盛岡市の歴史ある街並みに溶け込む「もりおか啄木・賢治青春館」は、岩手が生んだ二大文学者、石川啄木と宮沢賢治の青春時代に焦点を当てたユニークな施設です。明治44年に建てられた旧第九十銀行本店の重厚な建物自体が、彼らが青春を過ごした時代を彷彿とさせ、訪れる人をタイムスリップさせてくれるかのよう。館内では、若き日の啄木と賢治がどのような思いを抱き、どのような文学を志したのかを、貴重な資料や展示を通じて知ることができます。彼らの作品が生まれた背景や、当時の盛岡の文化に触れることで、文学作品をより深く味わえるようになるでしょう。
入館は無料なので、盛岡散策の途中に気軽に立ち寄って、二人の偉大な文学者の足跡をたどってみてはいかがでしょうか。文学ファンはもちろん、歴史や文化に興味がある方にも、きっと新しい発見と感動が待っていますよ。
| 住所 | 岩手県盛岡市中ノ橋通1-1-25 |
|---|---|
| 営業時間 | 10:00~18:00(入館は17:30まで) ※2階展示ホールの観覧は17:30まで(最終入場17:00)。 |
| 料金 | 無料 ※企画展によっては、2階展示ホールのみ有料の場合あり |
| みどころ | 石川啄木と宮沢賢治の青春時代に焦点を当てた展示。旧第九十銀行本店の歴史的建造物自体も見どころの一つです。 |
| アクセス | JR盛岡駅からタクシーで約10分。 盛岡都心循環バス「でんでんむし」(右回り)で約10分、「盛岡バスセンター」下車、徒歩約3分。 |
| 駐車場有無 | 駐車場なし(近隣の有料駐車場をご利用ください) |
| 公式サイト | もりおか啄木・賢治青春館公式サイト |
まとめ
盛岡には、地域の文化や人の営みを静かに伝えてくれる美術館・文化施設が点在しています。派手さはありませんが、作品や展示とじっくり向き合える落ち着いた空間が多く、盛岡らしい時間の流れを感じられるのが魅力です。美術、自然、文学とテーマも多彩で、興味や気分に合わせて選べるのも嬉しいポイント。

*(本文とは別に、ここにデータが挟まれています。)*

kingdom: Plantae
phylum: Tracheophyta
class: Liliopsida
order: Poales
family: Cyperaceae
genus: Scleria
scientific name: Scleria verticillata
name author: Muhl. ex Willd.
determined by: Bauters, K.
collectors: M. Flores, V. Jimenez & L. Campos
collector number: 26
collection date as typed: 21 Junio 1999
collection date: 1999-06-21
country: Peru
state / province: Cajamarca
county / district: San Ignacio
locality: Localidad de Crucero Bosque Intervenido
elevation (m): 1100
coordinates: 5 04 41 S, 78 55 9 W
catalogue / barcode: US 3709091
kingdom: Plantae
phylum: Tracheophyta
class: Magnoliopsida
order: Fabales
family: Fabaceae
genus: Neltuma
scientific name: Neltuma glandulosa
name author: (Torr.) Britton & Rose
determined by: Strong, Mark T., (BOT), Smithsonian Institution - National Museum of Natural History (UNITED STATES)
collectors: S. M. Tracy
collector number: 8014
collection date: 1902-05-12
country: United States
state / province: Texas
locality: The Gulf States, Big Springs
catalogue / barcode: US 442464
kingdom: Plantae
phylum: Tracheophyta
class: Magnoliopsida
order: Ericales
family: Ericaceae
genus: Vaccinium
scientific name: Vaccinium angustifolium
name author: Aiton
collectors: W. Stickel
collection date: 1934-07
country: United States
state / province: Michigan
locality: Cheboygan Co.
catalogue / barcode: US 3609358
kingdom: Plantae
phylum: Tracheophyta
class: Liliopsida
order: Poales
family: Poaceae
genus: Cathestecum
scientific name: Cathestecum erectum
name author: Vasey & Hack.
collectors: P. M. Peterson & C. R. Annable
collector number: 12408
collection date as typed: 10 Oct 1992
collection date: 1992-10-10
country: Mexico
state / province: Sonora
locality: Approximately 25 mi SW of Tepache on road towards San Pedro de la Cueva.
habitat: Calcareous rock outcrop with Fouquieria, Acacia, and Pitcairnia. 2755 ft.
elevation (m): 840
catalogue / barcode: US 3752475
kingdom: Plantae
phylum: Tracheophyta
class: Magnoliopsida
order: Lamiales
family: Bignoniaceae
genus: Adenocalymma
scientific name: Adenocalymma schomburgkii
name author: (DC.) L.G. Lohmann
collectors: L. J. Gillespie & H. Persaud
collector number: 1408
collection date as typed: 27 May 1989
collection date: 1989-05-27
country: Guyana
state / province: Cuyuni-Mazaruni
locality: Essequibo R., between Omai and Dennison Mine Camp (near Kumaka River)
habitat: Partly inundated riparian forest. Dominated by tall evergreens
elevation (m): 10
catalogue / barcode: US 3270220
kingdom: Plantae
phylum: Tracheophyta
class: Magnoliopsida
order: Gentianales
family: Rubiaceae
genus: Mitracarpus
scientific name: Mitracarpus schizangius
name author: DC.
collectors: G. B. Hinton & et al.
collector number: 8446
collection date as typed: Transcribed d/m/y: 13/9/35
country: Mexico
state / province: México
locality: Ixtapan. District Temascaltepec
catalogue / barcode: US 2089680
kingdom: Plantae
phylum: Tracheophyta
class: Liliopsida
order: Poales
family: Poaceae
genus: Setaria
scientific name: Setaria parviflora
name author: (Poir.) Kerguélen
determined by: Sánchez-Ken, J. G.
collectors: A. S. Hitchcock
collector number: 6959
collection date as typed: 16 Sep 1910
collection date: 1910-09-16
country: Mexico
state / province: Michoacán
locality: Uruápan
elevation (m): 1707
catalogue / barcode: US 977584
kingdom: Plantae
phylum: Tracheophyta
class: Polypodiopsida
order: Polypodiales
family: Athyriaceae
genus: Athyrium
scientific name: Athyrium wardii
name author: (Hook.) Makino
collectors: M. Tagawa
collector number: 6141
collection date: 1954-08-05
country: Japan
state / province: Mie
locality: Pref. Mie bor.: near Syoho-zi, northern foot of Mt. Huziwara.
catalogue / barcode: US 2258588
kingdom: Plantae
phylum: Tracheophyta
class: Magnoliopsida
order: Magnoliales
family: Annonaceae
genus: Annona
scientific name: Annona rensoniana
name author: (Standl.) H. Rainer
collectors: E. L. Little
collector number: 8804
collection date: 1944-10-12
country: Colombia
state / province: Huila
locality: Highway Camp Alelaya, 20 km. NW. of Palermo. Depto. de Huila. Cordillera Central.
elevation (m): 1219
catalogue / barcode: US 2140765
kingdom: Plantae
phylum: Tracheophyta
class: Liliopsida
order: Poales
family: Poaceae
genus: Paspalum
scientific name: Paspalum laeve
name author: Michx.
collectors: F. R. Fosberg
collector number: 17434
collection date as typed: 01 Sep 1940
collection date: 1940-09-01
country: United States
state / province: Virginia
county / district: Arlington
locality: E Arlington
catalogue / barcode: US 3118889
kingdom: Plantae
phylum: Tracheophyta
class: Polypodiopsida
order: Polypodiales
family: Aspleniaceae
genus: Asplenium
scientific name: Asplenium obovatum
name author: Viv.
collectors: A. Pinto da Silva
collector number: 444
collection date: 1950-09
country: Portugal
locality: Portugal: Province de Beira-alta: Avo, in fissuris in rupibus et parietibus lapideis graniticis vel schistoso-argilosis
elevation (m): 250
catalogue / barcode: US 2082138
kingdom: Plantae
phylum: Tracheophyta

今回ご紹介した3スポットは、いずれも盛岡市の魅力をより深く知るきっかけになる場所ばかりです。街歩きや観光の合間に、美術館という静かな寄り道を加えて、心に残る盛岡の一日を過ごしてみてはいかがでしょうか。
※掲載情報は変更となる場合があります。お出かけの際は、公式サイトなどで最新情報をご確認ください。